Altman — voluntary donation:
- OpenAI's April policy paper, "Industrial Policy for the Intelligence Age," proposed a Public Wealth Fund seeded by AI companies.
- Returns would flow directly to citizens — modeled on Alaska's Permanent Fund.
- OpenAI could donate equity to the U.S. government to seed the vehicle, per CNBC.
- No mandatory transfer. No board control. No breakup requirement.
Trump — strategic partner:
- Signed a February executive order calling for a federal sovereign wealth fund.
- Already holds stakes in Intel, IBM, and critical-mineral firms.
- Former AI czar David Sacks called Sanders's bill "straight up confiscation of property" on the All In podcast, per Ars Technica — but supports voluntary public ownership.
The math problem: The $1,000 check depends on profits that do not exist yet.
- Sanders's fund would be prohibited from selling shares and would depend on shareholder dividends, per TechTimes.

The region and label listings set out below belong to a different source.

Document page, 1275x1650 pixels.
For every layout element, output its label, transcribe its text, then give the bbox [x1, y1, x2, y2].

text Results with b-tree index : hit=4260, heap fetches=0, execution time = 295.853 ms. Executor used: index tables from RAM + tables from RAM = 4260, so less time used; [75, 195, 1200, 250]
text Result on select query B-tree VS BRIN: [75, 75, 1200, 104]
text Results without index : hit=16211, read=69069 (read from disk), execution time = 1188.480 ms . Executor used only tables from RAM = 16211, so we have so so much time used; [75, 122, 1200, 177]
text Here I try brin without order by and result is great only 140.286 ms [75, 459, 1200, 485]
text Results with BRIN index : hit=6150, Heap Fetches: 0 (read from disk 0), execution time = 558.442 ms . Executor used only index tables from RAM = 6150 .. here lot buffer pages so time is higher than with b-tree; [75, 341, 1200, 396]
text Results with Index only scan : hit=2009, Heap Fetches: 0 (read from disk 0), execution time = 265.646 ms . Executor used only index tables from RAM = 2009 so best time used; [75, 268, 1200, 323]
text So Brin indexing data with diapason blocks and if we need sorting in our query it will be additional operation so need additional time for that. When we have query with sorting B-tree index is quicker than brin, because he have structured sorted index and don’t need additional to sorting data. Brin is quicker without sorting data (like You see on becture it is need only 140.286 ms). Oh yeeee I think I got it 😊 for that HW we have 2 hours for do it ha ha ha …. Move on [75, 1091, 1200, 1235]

- OpenAI reported roughly $13 billion in 2025 revenue against a $21 billion net loss, per Forbes.
- Anthropic and xAI pay no dividends and remain capital-intensive.
- Norway's sovereign fund — which Sanders cites — caps any single company stake at 10%. Sanders wants 50%.
- Ilya Somin, a George Mason law professor, argues the transfer likely violates the Fifth Amendment Takings Clause regardless of the "tax" label.
The political fuel: Layoffs are rewriting the midterm map.
- More than 185,000 tech workers lost jobs in 2026 as companies cut headcount to fund AI capex, per layoff trackers cited by TechTimes.
- About 70% of college students see AI as a threat to job prospects, per a Harvard Kennedy School poll cited by AP News.
- Sanders plans to campaign on AI ownership through the midterms.
- Michigan Senate candidate Mallory McMorrow and NY-12's Alex Bores are already running on worker-protection platforms.
California is moving anyway:
- Gov. Gavin Newsom signed Executive Order N-6-26 on May 21, directing state agencies to study worker ownership and public stakes in AI-driven wealth, per Akin.
- Deadline: mid-November 2026 for concrete recommendations.
- No fund yet — but the state is building the playbook Washington refuses to write.
What to watch:
- Trump's AI company meeting: The president promised talks with labs "in the very near future" — voluntary equity terms could land before Sanders's bill gets a hearing.
- OpenAI's IPO delay: A voluntary government stake negotiated weeks before a listing would function as political armor and valuation complication simultaneously.
- November 2026: California's ownership recommendations arrive as Sanders takes the confiscation argument on the road.
Convina's view: Sanders's bill is a seizure fantasy that will die in committee — but its premise already won. Altman proposed public wealth funds in April. Trump wants the public as a partner. Markets are pricing a $770 billion buildout while only 3% of households pay for AI. The question is no longer whether Americans get a stake — it is whether Washington takes half by law or accepts whatever Silicon Valley donates before the IPO window closes.